Extracted data entries:
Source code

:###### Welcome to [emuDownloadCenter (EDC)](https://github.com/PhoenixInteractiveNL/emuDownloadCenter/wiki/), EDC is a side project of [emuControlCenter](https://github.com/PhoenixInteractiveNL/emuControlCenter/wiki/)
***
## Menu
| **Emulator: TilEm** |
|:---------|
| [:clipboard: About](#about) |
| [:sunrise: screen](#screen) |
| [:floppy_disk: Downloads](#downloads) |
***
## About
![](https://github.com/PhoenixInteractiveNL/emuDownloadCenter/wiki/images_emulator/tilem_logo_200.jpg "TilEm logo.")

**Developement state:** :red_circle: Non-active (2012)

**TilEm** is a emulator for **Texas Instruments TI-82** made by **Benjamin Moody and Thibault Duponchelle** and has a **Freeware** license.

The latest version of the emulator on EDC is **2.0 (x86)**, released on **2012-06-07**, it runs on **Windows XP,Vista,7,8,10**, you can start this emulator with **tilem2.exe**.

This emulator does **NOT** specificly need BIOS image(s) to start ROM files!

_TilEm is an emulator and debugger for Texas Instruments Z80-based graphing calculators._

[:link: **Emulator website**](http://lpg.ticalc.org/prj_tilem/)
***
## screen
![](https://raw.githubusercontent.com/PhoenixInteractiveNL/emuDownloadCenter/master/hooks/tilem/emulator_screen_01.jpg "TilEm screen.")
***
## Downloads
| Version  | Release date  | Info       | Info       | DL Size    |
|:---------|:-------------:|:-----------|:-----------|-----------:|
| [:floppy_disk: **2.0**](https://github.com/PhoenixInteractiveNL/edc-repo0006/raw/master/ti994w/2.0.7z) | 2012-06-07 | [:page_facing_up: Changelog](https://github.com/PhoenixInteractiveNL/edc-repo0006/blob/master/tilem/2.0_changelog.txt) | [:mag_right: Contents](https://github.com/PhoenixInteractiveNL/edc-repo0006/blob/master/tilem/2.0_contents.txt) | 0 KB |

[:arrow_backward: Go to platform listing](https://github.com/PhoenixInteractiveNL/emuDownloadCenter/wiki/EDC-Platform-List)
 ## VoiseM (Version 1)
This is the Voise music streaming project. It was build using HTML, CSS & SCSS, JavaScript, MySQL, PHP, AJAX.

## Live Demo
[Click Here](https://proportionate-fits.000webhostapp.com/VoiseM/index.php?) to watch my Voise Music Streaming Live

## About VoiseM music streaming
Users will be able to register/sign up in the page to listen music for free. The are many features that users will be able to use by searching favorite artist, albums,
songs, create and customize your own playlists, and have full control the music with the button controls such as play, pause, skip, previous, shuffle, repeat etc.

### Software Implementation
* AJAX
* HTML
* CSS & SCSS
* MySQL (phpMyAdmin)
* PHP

§ Directive: Reproduce the entries above with every occurrence of "VoiseM" swapped for "VoiceM", leaving everything else untouched.

§ Exercise solution:
Source code

:###### Welcome to [emuDownloadCenter (EDC)](https://github.com/PhoenixInteractiveNL/emuDownloadCenter/wiki/), EDC is a side project of [emuControlCenter](https://github.com/PhoenixInteractiveNL/emuControlCenter/wiki/)
***
## Menu
| **Emulator: TilEm** |
|:---------|
| [:clipboard: About](#about) |
| [:sunrise: screen](#screen) |
| [:floppy_disk: Downloads](#downloads) |
***
## About
![](https://github.com/PhoenixInteractiveNL/emuDownloadCenter/wiki/images_emulator/tilem_logo_200.jpg "TilEm logo.")

**Developement state:** :red_circle: Non-active (2012)

**TilEm** is a emulator for **Texas Instruments TI-82** made by **Benjamin Moody and Thibault Duponchelle** and has a **Freeware** license.

The latest version of the emulator on EDC is **2.0 (x86)**, released on **2012-06-07**, it runs on **Windows XP,Vista,7,8,10**, you can start this emulator with **tilem2.exe**.

This emulator does **NOT** specificly need BIOS image(s) to start ROM files!

_TilEm is an emulator and debugger for Texas Instruments Z80-based graphing calculators._

[:link: **Emulator website**](http://lpg.ticalc.org/prj_tilem/)
***
## screen
![](https://raw.githubusercontent.com/PhoenixInteractiveNL/emuDownloadCenter/master/hooks/tilem/emulator_screen_01.jpg "TilEm screen.")
***
## Downloads
| Version  | Release date  | Info       | Info       | DL Size    |
|:---------|:-------------:|:-----------|:-----------|-----------:|
| [:floppy_disk: **2.0**](https://github.com/PhoenixInteractiveNL/edc-repo0006/raw/master/ti994w/2.0.7z) | 2012-06-07 | [:page_facing_up: Changelog](https://github.com/PhoenixInteractiveNL/edc-repo0006/blob/master/tilem/2.0_changelog.txt) | [:mag_right: Contents](https://github.com/PhoenixInteractiveNL/edc-repo0006/blob/master/tilem/2.0_contents.txt) | 0 KB |

[:arrow_backward: Go to platform listing](https://github.com/PhoenixInteractiveNL/emuDownloadCenter/wiki/EDC-Platform-List)
 ## VoiceM (Version 1)
This is the Voise music streaming project. It was build using HTML, CSS & SCSS, JavaScript, MySQL, PHP, AJAX.

## Live Demo
[Click Here](https://proportionate-fits.000webhostapp.com/VoiceM/index.php?) to watch my Voise Music Streaming Live

## About VoiceM music streaming
Users will be able to register/sign up in the page to listen music for free. The are many features that users will be able to use by searching favorite artist, albums,
songs, create and customize your own playlists, and have full control the music with the button controls such as play, pause, skip, previous, shuffle, repeat etc.

### Software Implementation
* AJAX
* HTML
* CSS & SCSS
* MySQL (phpMyAdmin)
* PHP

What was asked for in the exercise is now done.